3 декабря выехали из Одессы в вагоне-люкс Красного Креста. Расстояние в 2000 км ехали неделю. 11 декабря прибыли в Петроград. Жизнь часто висела на волоске. Один эпизод: когда поезд остановился на ст<анции> Жлобин, группа большевиков вскочила в наш вагон, что случалось и раньше, и начала приставать к генералу. Вооруженные до зубов большевики хотели вывести Маннергейма из вагона. Генерал спокойнее обычного сказал мне: „Восстановите порядок“. Ситуация была безнадежная – никакого оружия, кроме шашки, не было. Я налетел на их начальника, но тут поезд тронулся, большевики выскочили. Генерал прокомментировал так: „Я благодарю вас за решительность, мы выиграли бесценную минуту“. Если бы им удалось вытащить его из поезда… Было исключительно „модным“ среди одичавшей солдатни вытаскивать офицеров из поезда, и после этого процесс бывал короток. Большинство офицеров снимали погоны, но Маннергейм на это не соглашался и ехал в полной генеральской форме с царскими вензелями на плече. Напоминание о том, что могло произойти, встретило нас в Могилеве, где убили Духонина за несколько минут до нашего приезда. На перроне – лужа крови… К эпизоду на станции Жлобин Маннергейм вернулся только один раз в моем присутствии. Это было в мае 1940 года. Маннергейм благодарил батальон датских добровольцев, участников Зимней войны, перед их возвращением в Данию. Во время завтрака Маннергейм сказал обер-лейтенанту Шёльдегеру, показывая на меня: „Я могу сказать обер-лейтенанту, что эта личность спасла мою жизнь 23 года назад, во время поездки по России“».[191]

В Петрограде Маннергейм провел неделю. Его вновь поразила атмосфера апатии и безнадежности, царившая среди офицеров. В те дни еще можно было пообедать в аристократическом клубе; там он оказался за столом рядом с двумя великими князьями, занимавшими высокие посты в армии (имен он не называет). Во время обеда сообщили, что арестованы некоторые члены Охотничьего клуба, среди них хороший приятель Маннергейма – кавалергард Арсений Карагеоргиевич, брат сербского короля: «Это дало повод поднять вопрос о вооруженном сопротивлении, и я сказал, что уверен в том, что успех гарантирован, если один из великих князей возглавит это начинание: лучше погибнуть со шпагой в руке, чем получить пулю в спину или быть казненным! Мои сотрапезники были, однако, иного мнения и считали безнадежным противостояние большевикам. Дальнейший ход событий изменил мое представление, что во главе сопротивления должен встать член императорской фамилии.

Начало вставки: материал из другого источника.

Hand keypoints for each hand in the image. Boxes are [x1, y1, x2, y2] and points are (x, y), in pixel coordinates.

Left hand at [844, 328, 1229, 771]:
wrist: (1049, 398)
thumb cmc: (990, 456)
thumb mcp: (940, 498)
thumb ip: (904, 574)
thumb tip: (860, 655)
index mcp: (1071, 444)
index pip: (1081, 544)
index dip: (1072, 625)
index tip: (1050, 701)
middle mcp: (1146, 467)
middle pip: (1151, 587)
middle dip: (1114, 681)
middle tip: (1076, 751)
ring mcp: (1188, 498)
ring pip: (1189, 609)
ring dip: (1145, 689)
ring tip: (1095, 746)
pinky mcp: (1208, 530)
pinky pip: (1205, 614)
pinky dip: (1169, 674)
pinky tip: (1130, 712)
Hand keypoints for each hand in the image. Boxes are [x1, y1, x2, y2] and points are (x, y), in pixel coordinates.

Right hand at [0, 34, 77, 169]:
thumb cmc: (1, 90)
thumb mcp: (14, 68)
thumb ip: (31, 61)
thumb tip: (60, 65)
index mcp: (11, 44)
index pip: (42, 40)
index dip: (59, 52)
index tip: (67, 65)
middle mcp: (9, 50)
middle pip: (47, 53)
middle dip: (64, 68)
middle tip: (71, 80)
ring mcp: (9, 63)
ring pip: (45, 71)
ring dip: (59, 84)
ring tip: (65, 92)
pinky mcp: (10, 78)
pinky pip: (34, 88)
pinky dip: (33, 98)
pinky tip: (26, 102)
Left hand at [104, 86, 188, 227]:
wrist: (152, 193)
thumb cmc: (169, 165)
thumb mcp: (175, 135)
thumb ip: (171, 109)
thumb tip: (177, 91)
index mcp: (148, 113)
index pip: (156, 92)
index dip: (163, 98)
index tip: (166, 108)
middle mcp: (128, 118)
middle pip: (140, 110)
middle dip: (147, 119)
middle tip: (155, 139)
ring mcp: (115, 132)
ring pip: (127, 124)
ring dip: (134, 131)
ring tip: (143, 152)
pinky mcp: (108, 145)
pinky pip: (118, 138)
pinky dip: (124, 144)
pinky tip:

Я позже заметил, что это скорее усложнило бы задачу»[192].

Финляндский парламент (сейм) 6 декабря проголосовал большинством голосов за отделение Финляндии от России, так что у Маннергейма появился формальный повод для отъезда на родину: он теперь являлся гражданином суверенной страны. Получив в канцелярии министра-статс-секретаря справку, удостоверяющую это, и оставив в Генеральном штабе заявление об увольнении из русской армии, он в тот же вечер отбыл на родину.

Правда, официальное признание суверенности бывшего Великого княжества советское правительство подписало только в конце месяца, незадолго до полуночи 31 декабря 1917 года: «…Иностранные державы ставили свое признание самостоятельности Финляндии в зависимость от точки зрения на этот вопрос России. Поэтому министр-статс-секретарь по делам Финляндии Карл Энкель[193] поехал в Петроград выяснить, какие меры должны быть приняты со стороны Финляндии. Вместе с ним поехал в том же вагоне Смилга, доверенное лицо Ленина в Финляндии. В разговоре с Лениным Энкель ссылался на признаваемое большевиками право самоопределения народов. Он спросил, какие формальности должны быть произведены со стороны Финляндии для расторжения связи. „Подайте об этом прошение“, – сказал ему Ленин.